Extracted records Start Marker
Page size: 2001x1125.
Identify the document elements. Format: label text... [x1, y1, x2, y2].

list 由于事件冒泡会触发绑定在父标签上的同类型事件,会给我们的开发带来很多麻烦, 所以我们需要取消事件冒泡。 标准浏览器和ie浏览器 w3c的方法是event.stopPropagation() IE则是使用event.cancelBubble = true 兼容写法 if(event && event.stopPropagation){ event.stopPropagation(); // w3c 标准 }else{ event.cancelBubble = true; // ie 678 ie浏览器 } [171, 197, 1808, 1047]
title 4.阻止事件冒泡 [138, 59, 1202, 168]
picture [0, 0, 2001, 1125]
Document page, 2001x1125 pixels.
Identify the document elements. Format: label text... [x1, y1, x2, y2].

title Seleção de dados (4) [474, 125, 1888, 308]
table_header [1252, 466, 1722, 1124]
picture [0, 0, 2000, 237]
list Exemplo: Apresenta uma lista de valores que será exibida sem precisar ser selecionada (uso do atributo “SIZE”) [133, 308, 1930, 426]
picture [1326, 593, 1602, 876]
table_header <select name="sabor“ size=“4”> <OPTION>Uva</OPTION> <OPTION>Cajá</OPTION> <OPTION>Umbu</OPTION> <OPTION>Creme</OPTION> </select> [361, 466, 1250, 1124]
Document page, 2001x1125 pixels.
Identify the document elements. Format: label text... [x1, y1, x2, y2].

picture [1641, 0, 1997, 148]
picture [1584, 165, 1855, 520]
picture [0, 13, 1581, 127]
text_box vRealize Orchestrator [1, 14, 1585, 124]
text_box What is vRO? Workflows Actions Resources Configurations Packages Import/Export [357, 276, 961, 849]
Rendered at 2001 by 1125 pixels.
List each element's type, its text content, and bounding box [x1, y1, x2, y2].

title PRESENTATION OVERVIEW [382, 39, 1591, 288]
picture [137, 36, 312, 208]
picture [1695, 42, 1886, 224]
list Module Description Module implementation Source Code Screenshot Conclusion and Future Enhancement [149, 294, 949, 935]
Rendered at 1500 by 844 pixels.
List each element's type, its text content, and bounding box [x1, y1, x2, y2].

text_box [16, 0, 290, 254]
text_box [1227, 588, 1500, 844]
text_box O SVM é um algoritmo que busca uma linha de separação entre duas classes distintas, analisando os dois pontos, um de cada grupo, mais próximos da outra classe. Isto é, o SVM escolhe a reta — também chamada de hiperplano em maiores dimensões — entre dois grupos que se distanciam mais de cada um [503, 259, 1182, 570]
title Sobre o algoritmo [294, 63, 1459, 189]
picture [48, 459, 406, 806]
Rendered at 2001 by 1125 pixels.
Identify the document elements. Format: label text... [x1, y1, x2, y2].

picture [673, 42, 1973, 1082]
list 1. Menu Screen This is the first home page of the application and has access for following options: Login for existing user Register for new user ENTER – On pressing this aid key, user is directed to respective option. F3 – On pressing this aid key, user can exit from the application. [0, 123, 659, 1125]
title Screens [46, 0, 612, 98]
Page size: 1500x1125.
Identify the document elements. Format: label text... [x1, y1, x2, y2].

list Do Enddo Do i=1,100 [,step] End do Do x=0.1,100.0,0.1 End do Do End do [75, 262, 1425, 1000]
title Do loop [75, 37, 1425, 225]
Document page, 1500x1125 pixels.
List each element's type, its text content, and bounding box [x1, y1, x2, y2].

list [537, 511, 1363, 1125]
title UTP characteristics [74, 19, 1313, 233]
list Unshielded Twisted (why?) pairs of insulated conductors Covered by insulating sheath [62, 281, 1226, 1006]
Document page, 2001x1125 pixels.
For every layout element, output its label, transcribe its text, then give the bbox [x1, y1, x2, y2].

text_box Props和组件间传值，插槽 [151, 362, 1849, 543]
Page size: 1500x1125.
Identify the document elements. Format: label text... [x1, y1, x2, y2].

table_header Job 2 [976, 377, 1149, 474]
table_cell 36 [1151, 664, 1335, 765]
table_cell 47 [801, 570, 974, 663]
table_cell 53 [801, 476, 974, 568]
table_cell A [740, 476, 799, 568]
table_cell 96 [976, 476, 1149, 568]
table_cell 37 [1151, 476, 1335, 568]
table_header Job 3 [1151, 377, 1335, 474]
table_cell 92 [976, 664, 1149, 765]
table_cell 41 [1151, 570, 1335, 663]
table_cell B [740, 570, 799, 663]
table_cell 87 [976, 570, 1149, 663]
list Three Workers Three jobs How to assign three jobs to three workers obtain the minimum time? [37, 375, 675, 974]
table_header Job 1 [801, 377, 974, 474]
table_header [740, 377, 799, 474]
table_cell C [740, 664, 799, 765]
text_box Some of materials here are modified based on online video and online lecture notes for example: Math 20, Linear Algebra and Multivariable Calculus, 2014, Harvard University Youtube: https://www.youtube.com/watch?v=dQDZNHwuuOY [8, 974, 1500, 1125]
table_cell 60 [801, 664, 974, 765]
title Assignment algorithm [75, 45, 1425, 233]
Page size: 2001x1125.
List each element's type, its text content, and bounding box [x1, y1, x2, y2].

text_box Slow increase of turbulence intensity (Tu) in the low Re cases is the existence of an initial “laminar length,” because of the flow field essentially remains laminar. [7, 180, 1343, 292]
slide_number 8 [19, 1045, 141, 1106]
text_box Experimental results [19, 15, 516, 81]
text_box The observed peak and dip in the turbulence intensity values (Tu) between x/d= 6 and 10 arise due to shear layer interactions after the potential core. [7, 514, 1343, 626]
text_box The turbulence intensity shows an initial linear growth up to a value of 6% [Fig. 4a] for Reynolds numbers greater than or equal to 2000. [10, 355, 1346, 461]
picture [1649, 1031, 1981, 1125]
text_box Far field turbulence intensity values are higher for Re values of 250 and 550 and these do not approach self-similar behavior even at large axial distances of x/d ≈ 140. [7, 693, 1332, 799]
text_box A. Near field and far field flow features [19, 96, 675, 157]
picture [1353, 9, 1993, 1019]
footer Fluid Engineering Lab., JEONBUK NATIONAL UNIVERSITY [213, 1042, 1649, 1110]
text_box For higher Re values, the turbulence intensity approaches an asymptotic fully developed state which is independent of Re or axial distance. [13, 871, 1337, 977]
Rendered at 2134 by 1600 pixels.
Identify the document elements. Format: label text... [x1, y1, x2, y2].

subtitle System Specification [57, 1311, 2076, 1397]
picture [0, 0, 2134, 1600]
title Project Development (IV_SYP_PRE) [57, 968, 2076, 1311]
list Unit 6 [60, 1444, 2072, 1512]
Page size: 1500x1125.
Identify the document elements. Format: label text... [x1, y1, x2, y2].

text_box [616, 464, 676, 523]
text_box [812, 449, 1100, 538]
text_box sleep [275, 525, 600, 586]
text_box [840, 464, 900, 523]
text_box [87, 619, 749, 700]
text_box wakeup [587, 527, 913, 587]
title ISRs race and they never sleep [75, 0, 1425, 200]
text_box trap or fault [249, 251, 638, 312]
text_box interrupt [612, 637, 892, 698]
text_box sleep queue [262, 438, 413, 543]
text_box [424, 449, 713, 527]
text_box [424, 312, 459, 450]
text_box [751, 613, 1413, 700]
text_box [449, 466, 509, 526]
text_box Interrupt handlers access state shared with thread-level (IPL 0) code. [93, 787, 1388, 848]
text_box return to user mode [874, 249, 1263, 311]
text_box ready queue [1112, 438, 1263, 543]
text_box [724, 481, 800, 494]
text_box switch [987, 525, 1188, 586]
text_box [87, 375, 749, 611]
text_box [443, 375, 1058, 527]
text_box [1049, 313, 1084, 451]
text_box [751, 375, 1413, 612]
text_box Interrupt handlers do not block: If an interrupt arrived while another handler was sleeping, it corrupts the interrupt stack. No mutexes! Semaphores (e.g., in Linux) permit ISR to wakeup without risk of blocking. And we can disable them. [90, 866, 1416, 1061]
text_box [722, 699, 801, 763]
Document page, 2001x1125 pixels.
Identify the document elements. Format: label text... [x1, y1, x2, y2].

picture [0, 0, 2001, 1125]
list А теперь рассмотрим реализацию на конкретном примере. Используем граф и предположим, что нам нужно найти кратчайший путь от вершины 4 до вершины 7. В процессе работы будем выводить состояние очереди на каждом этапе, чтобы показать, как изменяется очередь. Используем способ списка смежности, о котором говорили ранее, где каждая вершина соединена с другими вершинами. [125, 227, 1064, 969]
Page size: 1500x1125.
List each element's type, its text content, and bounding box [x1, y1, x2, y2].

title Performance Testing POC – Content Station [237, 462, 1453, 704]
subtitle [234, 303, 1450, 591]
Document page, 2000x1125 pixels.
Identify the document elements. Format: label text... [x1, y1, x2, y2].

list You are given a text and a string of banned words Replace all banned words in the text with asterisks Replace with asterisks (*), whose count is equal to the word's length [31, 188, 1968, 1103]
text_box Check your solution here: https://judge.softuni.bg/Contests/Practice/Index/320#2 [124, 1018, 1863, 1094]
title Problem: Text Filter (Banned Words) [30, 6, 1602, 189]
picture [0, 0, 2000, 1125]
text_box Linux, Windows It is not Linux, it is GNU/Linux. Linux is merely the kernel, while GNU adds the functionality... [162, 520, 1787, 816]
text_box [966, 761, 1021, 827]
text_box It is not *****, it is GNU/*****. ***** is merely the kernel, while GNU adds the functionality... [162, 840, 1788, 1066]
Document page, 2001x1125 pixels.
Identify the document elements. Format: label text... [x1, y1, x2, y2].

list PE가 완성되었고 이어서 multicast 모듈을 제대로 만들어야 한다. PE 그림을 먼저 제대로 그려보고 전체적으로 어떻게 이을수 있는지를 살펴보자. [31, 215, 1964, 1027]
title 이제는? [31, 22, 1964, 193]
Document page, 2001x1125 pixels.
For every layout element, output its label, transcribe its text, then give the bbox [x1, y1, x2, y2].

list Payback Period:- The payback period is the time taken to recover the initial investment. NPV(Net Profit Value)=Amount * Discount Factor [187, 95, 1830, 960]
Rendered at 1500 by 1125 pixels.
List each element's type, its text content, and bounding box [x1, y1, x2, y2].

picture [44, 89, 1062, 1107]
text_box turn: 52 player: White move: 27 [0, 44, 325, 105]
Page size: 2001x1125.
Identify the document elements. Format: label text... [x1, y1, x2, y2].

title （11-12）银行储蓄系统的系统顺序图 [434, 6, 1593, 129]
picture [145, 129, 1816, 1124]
Extracted records End Marker
◆ **Exercise brief**
Where in the records does the word "Rendered" appear? Copy each line that holds it.

◆ **Response box**
Rendered at 2001 by 1125 pixels.
Rendered at 1500 by 844 pixels.
Rendered at 2001 by 1125 pixels.
Rendered at 2134 by 1600 pixels.
Rendered at 1500 by 1125 pixels.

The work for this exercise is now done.